Может быть, это была только маска? Так часто держат себя люди застенчивые, чтоб скрыть свою слишком чувствительную натуру.
— Я горжусь! — шумел Бродский. — Я истинно горжусь тем, что в этом доме встретились два великих северянина! Я надеюсь, что вы сразу найдёте общий язык!
— Увы, — грустно сказал Чайковский, — я так плох по-немецки…
— А я совсем плох по-французски, — откликнулся Григ, — вдобавок, я не знаю ни слова по-русски.
— А я по-норвежски, — закончил Чайковский, и оба расхохотались.
На помощь пришла жена Бродского.
— Скажите, пожалуйста, вашему мужу, — говорил Чайковский, — что его звуки давно уже покорили моё сердце. Что за прелесть его соната!
— И вы говорите мне это на репетиции трио Брамса? — почтительно спросил Григ.
— Брамс превосходен, но он… учёный, и бог с ним!

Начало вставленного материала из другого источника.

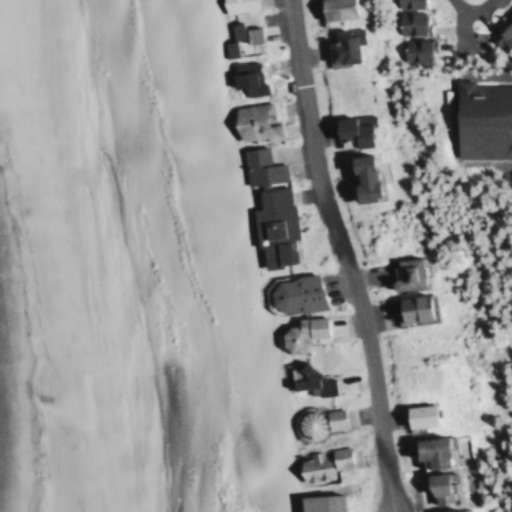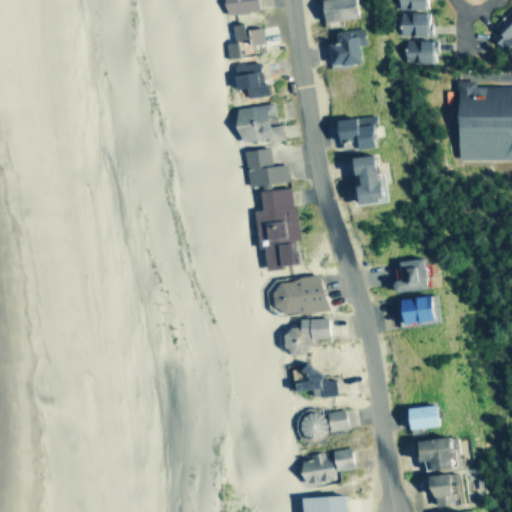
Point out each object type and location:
building: (407, 3)
building: (408, 3)
building: (235, 5)
building: (235, 5)
road: (470, 8)
building: (332, 9)
building: (409, 21)
building: (410, 22)
building: (500, 28)
building: (500, 28)
building: (243, 32)
building: (244, 33)
building: (340, 45)
building: (341, 46)
building: (227, 48)
building: (227, 48)
building: (417, 49)
building: (418, 50)
building: (246, 81)
building: (247, 82)
building: (481, 119)
building: (481, 120)
building: (253, 121)
building: (253, 122)
building: (351, 129)
building: (351, 130)
building: (258, 166)
building: (259, 167)
building: (357, 177)
building: (358, 178)
building: (374, 185)
building: (375, 186)
building: (272, 225)
building: (272, 225)
road: (347, 255)
building: (403, 274)
building: (404, 275)
building: (293, 293)
building: (293, 294)
building: (409, 308)
building: (410, 308)
building: (298, 333)
building: (299, 333)
building: (307, 380)
building: (307, 380)
building: (415, 415)
building: (415, 416)
building: (331, 418)
building: (332, 419)
building: (308, 423)
building: (307, 424)
building: (427, 451)
building: (427, 452)
building: (321, 463)
building: (321, 464)
building: (432, 488)
building: (432, 489)
building: (317, 503)
building: (318, 503)
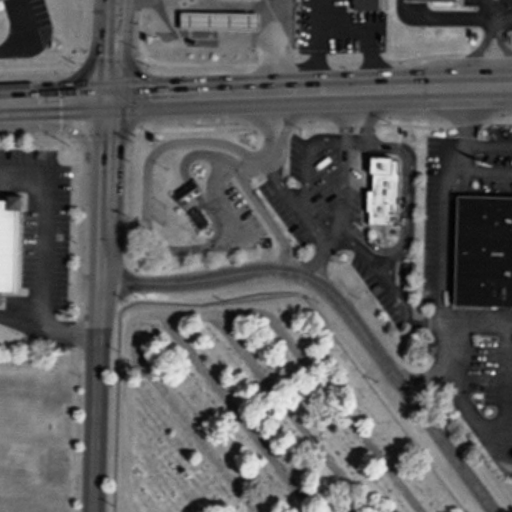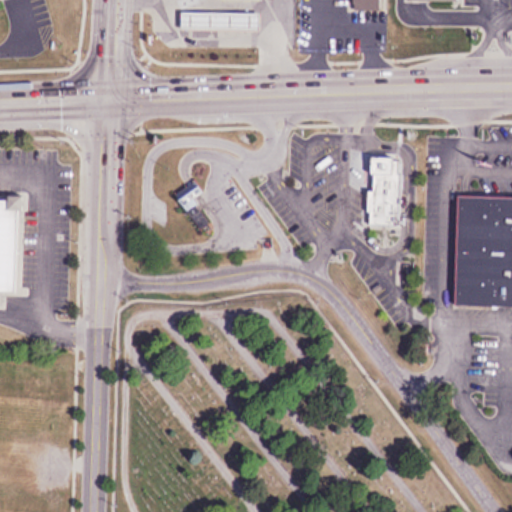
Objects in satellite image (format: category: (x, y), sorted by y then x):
building: (434, 0)
building: (1, 4)
building: (1, 4)
building: (370, 5)
building: (370, 5)
building: (223, 20)
road: (108, 52)
road: (308, 92)
road: (53, 104)
road: (368, 114)
road: (345, 116)
road: (275, 140)
road: (506, 169)
road: (146, 179)
road: (211, 184)
building: (388, 194)
building: (388, 195)
road: (447, 201)
building: (194, 203)
building: (194, 203)
road: (301, 208)
road: (265, 213)
road: (336, 234)
building: (11, 244)
building: (11, 244)
road: (357, 244)
building: (487, 250)
building: (486, 251)
road: (404, 300)
road: (343, 304)
road: (105, 308)
road: (449, 368)
road: (425, 374)
building: (47, 395)
park: (262, 414)
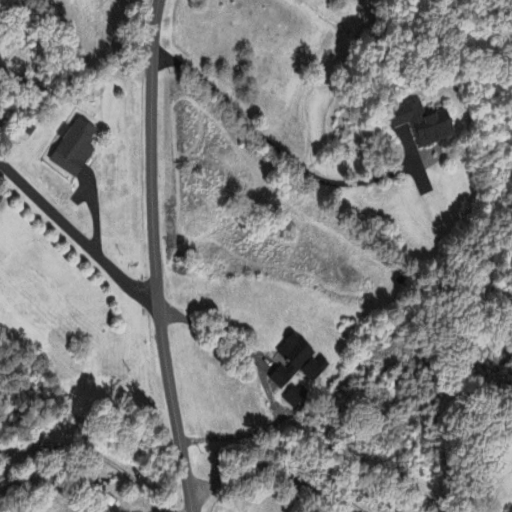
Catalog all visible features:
building: (424, 125)
road: (271, 144)
building: (75, 150)
road: (75, 223)
road: (156, 257)
building: (292, 361)
building: (316, 369)
road: (264, 385)
building: (297, 397)
road: (90, 451)
road: (279, 469)
road: (46, 487)
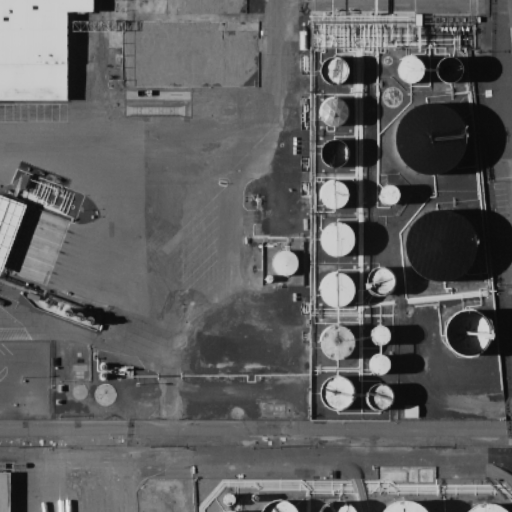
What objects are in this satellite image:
building: (187, 4)
building: (145, 6)
building: (37, 46)
building: (34, 48)
building: (390, 60)
building: (333, 68)
building: (454, 68)
building: (409, 69)
building: (415, 69)
building: (338, 70)
building: (396, 96)
building: (333, 111)
building: (338, 112)
building: (429, 138)
building: (434, 139)
building: (333, 151)
building: (338, 153)
building: (332, 194)
building: (387, 194)
building: (337, 195)
building: (393, 195)
building: (8, 224)
building: (9, 227)
building: (336, 238)
building: (340, 239)
building: (439, 245)
building: (445, 246)
building: (284, 262)
building: (287, 265)
building: (380, 277)
building: (270, 280)
building: (384, 281)
building: (335, 289)
building: (341, 290)
road: (199, 307)
road: (87, 322)
building: (468, 332)
building: (378, 333)
building: (473, 333)
building: (384, 335)
building: (336, 342)
building: (340, 343)
building: (378, 364)
building: (383, 365)
road: (32, 377)
building: (379, 392)
building: (335, 393)
building: (341, 393)
building: (384, 397)
building: (410, 411)
road: (253, 433)
road: (509, 433)
building: (332, 474)
building: (4, 491)
building: (5, 492)
building: (5, 492)
building: (279, 506)
building: (280, 506)
building: (337, 506)
building: (337, 507)
building: (403, 507)
building: (404, 507)
building: (487, 508)
building: (484, 509)
building: (231, 510)
building: (229, 511)
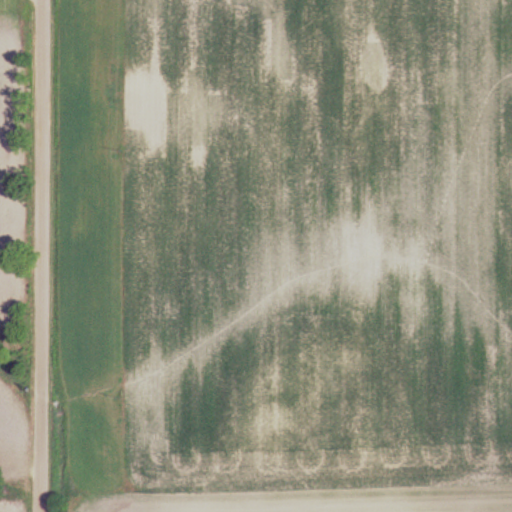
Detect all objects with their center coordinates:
road: (39, 255)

Кто мог бы объяснить, что мы, русские, находим в норвежской музыке что-то нам родное, простое и близкое?
— Я думаю, свежесть воздуха одинаковая у нас и у вас, — сказал Григ. — Здесь, в Лейпциге, всё тонет в дубовой отделке комнат.
— Вы не любите Лейпциг?
— Не то что не люблю, но я здесь учился… и ничему не научился!

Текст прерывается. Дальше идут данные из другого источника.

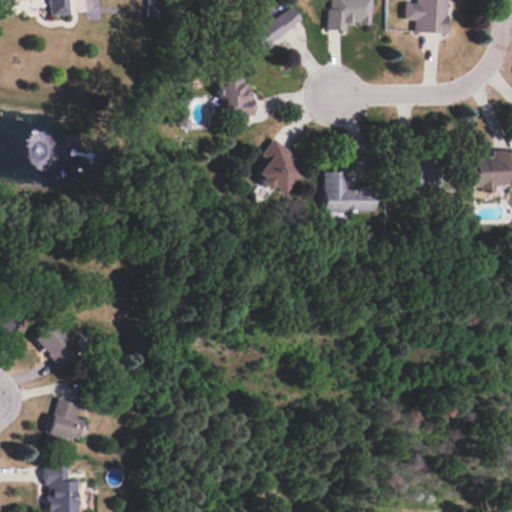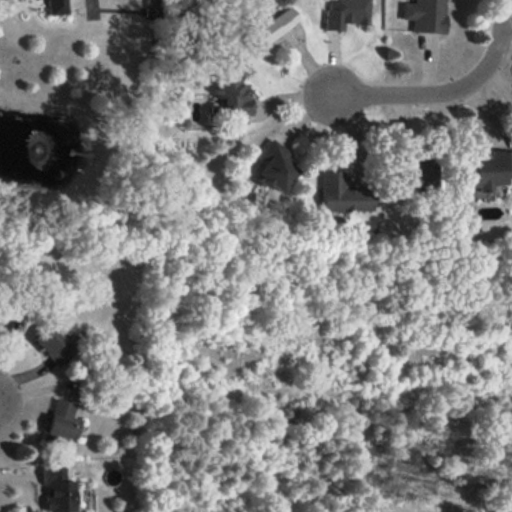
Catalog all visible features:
building: (54, 7)
building: (345, 13)
building: (425, 15)
building: (270, 27)
road: (447, 90)
building: (231, 100)
building: (275, 166)
building: (488, 169)
building: (411, 171)
building: (343, 194)
building: (5, 323)
building: (53, 343)
building: (62, 421)
building: (57, 489)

— Я понимаю вас, — помолчав, сказал Чайковский, — лейпцигская школа вся в прошлом, но не хочет в этом сознаться. Меня считают здесь фокусником, потому что я дышу воздухом другой страны.
— А меня дикарём, — откликнулся Григ. — Они убеждены, что музыка должна быть «всеобщей». Вы любите музыку «вообще»?
— Нет, — сказал Чайковский, — я даже представить себе не могу такую музыку.
…Они встретились через несколько дней в битком набитом зале, где «Общество Листа» давало «вечер-чествование» Чайковского. Русского композитора встретили аплодисментами и речами. От газовых ламп и от дыхания тысячной толпы в зале было душно. Чайковский сидел на эстраде рядом с Григами, нагнув голову и исподлобья поглядывая на резные дубовые панели, на блестящие крахмальные манишки, артистические галстуки в виде бантов, сияющие над креслами лысины, сверкающие очки и дамские причёски с лентами и цветами. Ему поднесли венок; он принял его равнодушно, слегка наклонив голову, и отдал капельдинеру. Потом начался концерт.